The Democratic speaker of the Assembly, Bob Hertzberg, stopped taking electricity-related contributions at the start of the year and returned $34,500 he received late in 2000.

Edison gave Gov. Gray Davis $15,000 during 2000, records show, while Assemblyman Fred Keeley, the Democrats’ leading expert on energy policy, received $5,000. This year, Keeley said he stopped taking energy money.

“Everyone has to establish their own policies, but for me it’s not appropriate to be raising funds from folks who have an economic stake in a crisis that’s beleaguering the state,” Keeley said.

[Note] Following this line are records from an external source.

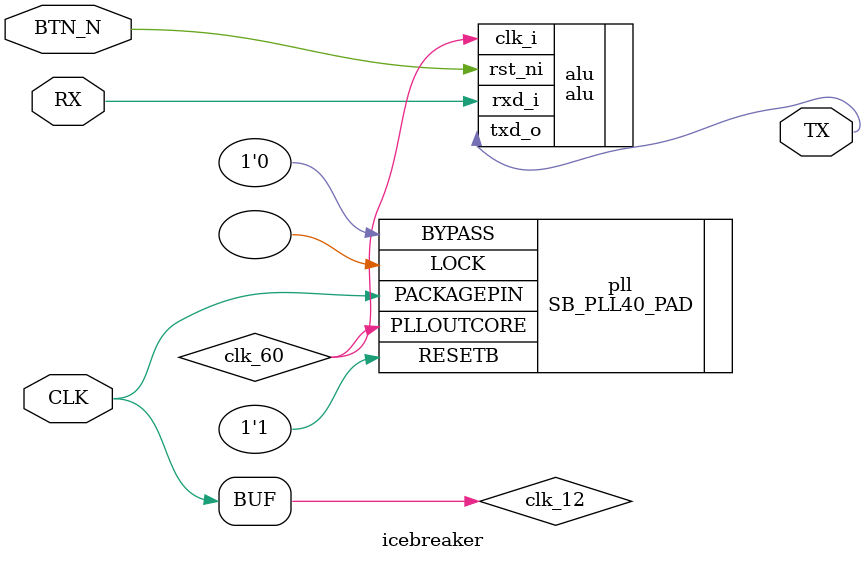
<source format=v>
module icebreaker (
    input  wire CLK,      // 12MHz clock input
    input  wire BTN_N,    // Reset button
    input  wire RX,       // UART RX
    output wire TX        // UART TX
);

    wire clk_12 = CLK;
    wire clk_60;

    // PLL instance for 60MHz clock
    SB_PLL40_PAD #(
        .FEEDBACK_PATH("SIMPLE"),
        .DIVR(4'b0000),     // DIVR =  0
        .DIVF(7'b1001111),  // DIVF = 79
        .DIVQ(3'b100),      // DIVQ =  4
        .FILTER_RANGE(3'b001)
    ) pll (
        .LOCK(),
        .RESETB(1'b1),
        .BYPASS(1'b0),
        .PACKAGEPIN(CLK),
        .PLLOUTCORE(clk_60),
    );

    // ALU instance
    alu alu (
        .clk_i   (clk_60),
        .rst_ni  (BTN_N),
        .rxd_i   (RX),
        .txd_o   (TX)
    );

endmodule

</source>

Wright’s contribution to the debate over Edison‘s future came this month with a bill he called a “straight bailout.” Lawmakers and analysts considered it the most generous to Edison of four deals the Legislature is considering.

Wright said he worked “fairly closely” with Edison on his bill, and also consulted with consumer groups.

Now stalled in a committee, Wright’s bill would have allowed Edison to sell bonds backed by customers’ rates to cover all its debts, estimated to be $3.9 billion. Edison customers would repay the bonds over 10 to 15 years.

By contrast, a Hertzberg-Keeley bill would have allowed Edison to sell bonds to cover only about $2.5 billion of its debts and would have required the utility to sell its transmission lines to the state and give up development rights on land near its hydroelectric plants.

However, in the version of the bill now circulating in the Legislature, the sale of the transmission lines has been dropped.

If members of the Senate and Assembly have to meet in a conference committee to settle the Edison matter, Wright will probably be involved.